▶ Records provided:
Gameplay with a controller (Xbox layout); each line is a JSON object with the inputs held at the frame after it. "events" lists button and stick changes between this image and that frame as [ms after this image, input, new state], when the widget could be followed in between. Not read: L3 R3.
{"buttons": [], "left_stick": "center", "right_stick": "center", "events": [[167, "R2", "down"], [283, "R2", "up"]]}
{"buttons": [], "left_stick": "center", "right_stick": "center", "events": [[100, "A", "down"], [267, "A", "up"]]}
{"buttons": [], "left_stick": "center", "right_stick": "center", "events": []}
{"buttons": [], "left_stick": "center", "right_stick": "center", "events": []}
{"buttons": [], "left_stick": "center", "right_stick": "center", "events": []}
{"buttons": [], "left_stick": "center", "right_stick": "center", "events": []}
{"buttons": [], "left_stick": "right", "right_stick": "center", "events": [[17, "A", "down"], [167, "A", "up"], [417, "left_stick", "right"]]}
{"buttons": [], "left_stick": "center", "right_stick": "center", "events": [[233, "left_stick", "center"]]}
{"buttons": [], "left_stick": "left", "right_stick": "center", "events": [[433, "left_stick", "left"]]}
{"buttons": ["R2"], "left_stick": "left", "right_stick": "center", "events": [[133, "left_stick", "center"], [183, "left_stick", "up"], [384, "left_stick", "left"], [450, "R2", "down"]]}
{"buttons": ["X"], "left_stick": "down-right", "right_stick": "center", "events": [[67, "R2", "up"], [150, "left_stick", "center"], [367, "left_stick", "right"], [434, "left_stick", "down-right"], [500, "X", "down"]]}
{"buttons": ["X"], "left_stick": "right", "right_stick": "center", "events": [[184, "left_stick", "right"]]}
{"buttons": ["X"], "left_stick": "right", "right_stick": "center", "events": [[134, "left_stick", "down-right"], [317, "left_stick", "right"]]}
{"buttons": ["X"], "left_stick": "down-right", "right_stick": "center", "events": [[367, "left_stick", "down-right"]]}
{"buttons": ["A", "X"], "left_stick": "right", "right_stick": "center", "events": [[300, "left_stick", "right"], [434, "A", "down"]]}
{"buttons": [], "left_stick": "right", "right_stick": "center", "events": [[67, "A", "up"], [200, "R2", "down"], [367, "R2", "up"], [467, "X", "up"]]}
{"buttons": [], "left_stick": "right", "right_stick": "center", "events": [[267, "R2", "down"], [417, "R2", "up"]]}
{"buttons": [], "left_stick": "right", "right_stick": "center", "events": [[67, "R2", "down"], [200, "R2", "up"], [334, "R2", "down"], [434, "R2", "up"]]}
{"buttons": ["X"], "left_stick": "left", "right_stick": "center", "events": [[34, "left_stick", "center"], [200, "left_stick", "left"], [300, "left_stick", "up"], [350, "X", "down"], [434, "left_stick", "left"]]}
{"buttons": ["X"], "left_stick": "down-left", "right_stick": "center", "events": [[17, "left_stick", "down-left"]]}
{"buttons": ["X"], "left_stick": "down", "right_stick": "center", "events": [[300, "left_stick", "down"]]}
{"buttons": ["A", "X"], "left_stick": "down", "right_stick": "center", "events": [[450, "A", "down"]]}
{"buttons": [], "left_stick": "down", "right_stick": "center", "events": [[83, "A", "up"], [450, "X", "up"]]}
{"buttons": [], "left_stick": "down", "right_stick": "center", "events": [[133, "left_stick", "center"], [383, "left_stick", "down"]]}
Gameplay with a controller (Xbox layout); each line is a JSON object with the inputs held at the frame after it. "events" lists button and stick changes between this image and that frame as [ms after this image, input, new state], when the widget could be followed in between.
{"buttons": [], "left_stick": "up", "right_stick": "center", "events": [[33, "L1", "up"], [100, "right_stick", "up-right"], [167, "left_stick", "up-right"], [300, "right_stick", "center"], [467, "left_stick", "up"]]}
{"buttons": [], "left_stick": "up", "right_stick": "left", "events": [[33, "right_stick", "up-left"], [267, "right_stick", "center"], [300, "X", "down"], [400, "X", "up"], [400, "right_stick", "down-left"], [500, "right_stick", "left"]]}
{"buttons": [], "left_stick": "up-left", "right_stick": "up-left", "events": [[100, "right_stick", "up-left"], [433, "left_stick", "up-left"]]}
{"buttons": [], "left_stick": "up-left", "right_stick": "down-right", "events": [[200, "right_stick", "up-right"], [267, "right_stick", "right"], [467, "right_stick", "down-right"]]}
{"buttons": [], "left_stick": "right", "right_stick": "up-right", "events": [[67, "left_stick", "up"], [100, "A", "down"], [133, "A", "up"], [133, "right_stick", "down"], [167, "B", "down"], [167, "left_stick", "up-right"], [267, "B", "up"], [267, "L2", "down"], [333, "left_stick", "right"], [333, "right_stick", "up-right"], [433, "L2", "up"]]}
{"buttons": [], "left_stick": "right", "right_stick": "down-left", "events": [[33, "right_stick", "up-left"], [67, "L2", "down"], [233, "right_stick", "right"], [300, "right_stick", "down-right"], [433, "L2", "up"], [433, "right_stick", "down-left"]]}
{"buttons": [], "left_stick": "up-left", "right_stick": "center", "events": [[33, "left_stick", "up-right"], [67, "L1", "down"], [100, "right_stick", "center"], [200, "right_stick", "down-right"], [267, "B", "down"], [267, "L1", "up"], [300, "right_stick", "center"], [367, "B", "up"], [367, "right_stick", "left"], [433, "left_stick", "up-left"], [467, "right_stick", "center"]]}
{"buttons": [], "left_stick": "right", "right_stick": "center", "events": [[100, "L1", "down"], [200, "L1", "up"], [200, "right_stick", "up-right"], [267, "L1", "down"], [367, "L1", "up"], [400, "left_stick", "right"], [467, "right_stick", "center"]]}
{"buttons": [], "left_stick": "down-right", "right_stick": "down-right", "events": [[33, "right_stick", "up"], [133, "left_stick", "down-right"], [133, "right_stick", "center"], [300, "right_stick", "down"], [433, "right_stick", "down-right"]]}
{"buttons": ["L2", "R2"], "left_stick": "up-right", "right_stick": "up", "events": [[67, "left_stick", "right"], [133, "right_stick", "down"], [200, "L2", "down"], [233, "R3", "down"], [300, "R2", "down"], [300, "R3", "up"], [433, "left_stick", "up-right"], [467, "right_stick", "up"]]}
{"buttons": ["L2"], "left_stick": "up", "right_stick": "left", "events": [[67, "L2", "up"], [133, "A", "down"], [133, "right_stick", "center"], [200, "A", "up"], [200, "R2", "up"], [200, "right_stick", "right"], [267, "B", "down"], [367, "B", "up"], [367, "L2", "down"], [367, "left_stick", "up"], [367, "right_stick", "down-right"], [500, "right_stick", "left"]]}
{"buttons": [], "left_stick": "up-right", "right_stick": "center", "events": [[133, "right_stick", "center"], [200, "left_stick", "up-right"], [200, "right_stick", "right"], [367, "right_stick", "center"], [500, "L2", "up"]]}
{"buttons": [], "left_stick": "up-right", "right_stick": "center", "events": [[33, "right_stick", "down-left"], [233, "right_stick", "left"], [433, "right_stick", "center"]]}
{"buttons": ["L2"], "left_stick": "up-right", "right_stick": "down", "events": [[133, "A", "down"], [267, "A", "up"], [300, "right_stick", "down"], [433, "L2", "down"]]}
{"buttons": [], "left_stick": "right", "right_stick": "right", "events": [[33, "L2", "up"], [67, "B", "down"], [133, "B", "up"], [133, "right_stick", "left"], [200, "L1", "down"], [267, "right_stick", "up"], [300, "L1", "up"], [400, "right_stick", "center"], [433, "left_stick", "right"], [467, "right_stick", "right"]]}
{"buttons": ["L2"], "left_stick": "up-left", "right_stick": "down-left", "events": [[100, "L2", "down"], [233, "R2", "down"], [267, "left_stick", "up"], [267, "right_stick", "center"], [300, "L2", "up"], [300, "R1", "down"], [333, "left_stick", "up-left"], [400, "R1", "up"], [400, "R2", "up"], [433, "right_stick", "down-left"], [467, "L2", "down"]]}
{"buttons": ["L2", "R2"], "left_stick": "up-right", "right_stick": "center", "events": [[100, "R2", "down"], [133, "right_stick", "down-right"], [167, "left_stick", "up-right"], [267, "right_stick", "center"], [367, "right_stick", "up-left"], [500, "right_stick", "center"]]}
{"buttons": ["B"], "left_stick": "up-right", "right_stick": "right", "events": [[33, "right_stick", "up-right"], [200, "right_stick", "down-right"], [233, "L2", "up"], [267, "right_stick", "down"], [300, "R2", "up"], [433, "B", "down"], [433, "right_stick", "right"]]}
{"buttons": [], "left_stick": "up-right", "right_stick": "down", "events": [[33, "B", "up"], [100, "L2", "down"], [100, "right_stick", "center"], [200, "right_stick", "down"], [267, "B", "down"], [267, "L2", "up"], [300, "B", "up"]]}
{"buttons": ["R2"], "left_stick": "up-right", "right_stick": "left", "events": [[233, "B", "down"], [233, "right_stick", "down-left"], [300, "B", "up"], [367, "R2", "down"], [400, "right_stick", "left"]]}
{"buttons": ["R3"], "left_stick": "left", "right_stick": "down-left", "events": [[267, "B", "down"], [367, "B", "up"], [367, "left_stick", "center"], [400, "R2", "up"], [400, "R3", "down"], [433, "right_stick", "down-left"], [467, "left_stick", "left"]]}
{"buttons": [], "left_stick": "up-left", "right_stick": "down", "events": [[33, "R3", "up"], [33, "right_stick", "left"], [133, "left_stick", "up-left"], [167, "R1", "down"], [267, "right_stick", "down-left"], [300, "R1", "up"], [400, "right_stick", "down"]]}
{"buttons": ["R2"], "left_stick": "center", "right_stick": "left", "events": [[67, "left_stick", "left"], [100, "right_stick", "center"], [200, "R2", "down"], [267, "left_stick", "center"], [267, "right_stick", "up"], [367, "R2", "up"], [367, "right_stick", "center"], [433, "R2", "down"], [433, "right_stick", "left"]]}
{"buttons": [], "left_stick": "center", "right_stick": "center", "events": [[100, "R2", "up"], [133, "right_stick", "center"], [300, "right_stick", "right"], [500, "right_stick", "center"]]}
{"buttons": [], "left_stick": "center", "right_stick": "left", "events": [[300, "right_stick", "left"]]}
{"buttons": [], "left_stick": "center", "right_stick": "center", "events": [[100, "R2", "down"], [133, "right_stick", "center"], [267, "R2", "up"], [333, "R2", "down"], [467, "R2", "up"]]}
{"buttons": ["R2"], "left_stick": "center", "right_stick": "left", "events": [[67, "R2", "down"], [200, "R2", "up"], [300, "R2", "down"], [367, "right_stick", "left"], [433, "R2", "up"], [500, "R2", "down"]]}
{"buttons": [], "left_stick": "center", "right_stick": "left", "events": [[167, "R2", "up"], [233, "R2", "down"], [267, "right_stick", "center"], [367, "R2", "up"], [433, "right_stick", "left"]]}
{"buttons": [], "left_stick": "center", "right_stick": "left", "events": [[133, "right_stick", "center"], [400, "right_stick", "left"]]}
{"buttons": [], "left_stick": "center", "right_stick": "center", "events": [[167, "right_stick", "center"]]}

▶ Task goal: For each line above that includes "Gameplay", copy the line.

▶ Exercise result:
Gameplay with a controller (Xbox layout); each line is a JSON object with the inputs held at the frame after it. "events" lists button and stick changes between this image and that frame as [ms after this image, input, new state], when the widget could be followed in between. Not read: L3 R3.
Gameplay with a controller (Xbox layout); each line is a JSON object with the inputs held at the frame after it. "events" lists button and stick changes between this image and that frame as [ms after this image, input, new state], when the widget could be followed in between.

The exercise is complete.